Dear Bubblegum/Baby/Pastel/Flamingo/Millennial Pink,
I’m sorry.
I’m sorry I’ve been ignoring you for a while, but I’m ready to reconnect. I’m sorry I used to hate you, I didn’t really! When we first met I was asked, “Blue or Pink”—I didn’t pick blue because I liked it more than you, I picked it because even at four years old, I could notice an invisible script was in place. This script associated Pink with femininity, something that was not praised or valued. I thought I was following the right script where the right answer was distancing myself from you. Distancing myself from things that are soft, delicate, pretty, gentle.
I wanted to be on the right side. I thought liking blue afforded me some sort of protection. The choice was “Beauty or Brains”. I couldn’t be both, as if one was so shallow, empty, ditzy, illogical, and the other was supposed to be… the right answer? It was hard to reconcile the images and characters living on my screen. They constantly spoke in dichotomies, extremes; one or the other, never both. I felt limited before I even knew the choices. Before I even understood the effect that this hypergendering had on me, I was already trying to appease the dominant group of masculinity by seeking approval and validation from phrases like “I’m not like other girls”.
Pink, I’m sorry it’s taken me this long. I didn’t realize I had a choice. I didn’t realize that all this confusion and internalized feelings came from a bigger issue that is the hatred of all that is feminine. It’s weak, it’s powerless, it’s frilly, it’s silly, it’s big heavy bags of all this internalized misogyny projected onto a small girl who has to drag them with her until she realizes that she doesn’t have to be ashamed of femininity. Pink, if I’m carrying around these heavy bags of internalized misogyny, they’re going to be bright pink pleather.

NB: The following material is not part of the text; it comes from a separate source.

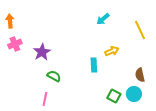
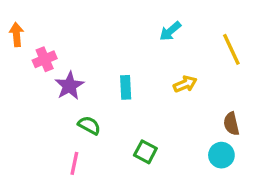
pink cross: (15, 44) -> (45, 59), moved
cyan rectangle: (94, 65) -> (126, 87), moved
green square: (114, 96) -> (145, 152), moved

Pink is the colour that I will delight in. For too long I’ve been complicit in devaluing femininity, because I thought it made me better than “other girls”. What other girls? Why did we feel like we had to knock down our sisters instead of uplifting them? We were all on the same team. Pink, I missed out! I missed out on freely loving beautiful pink dresses, sparkly feather pink pens, soft shades of pink on my shoes. I thought my identity was wrapped up in inanimate objects that were designated as stupid and superficial.

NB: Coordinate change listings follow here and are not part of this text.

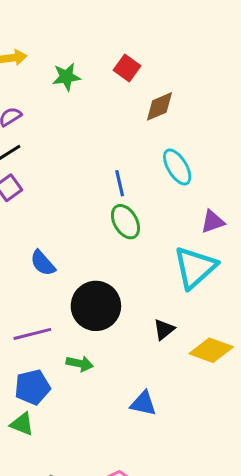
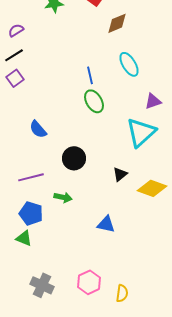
black circle: (96, 306) -> (74, 158), size x0.7
blue pentagon: (32, 387) -> (31, 213), turned 30

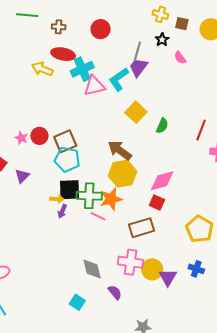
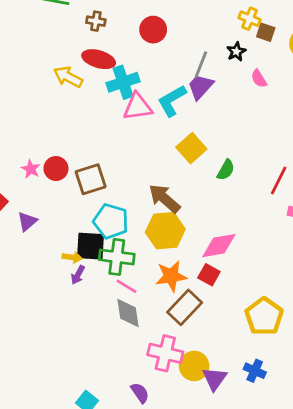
yellow cross: (160, 14) -> (250, 19), moved
cyan pentagon: (67, 159) -> (111, 221), moved
orange star: (111, 199) -> (171, 276), moved
brown rectangle: (141, 228) -> (185, 307), turned -35
gray diamond: (92, 269) -> (128, 313), moved

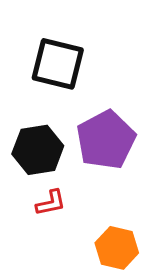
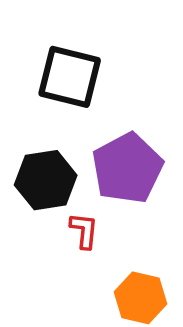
red L-shape: (51, 203) -> (84, 231), moved, turned -72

Pink, objects are objects, dresses are dresses, and you are only a colour—not a girl or boy colour. It’s just a colour. A colour that historically symbolized femininity in its extreme form. I’m not going to be ashamed to wear you anymore. I’m not going to think my value and identity comes from a colour, but I will delight in wearing you as a silent reminder that femininity need not be devalued anymore.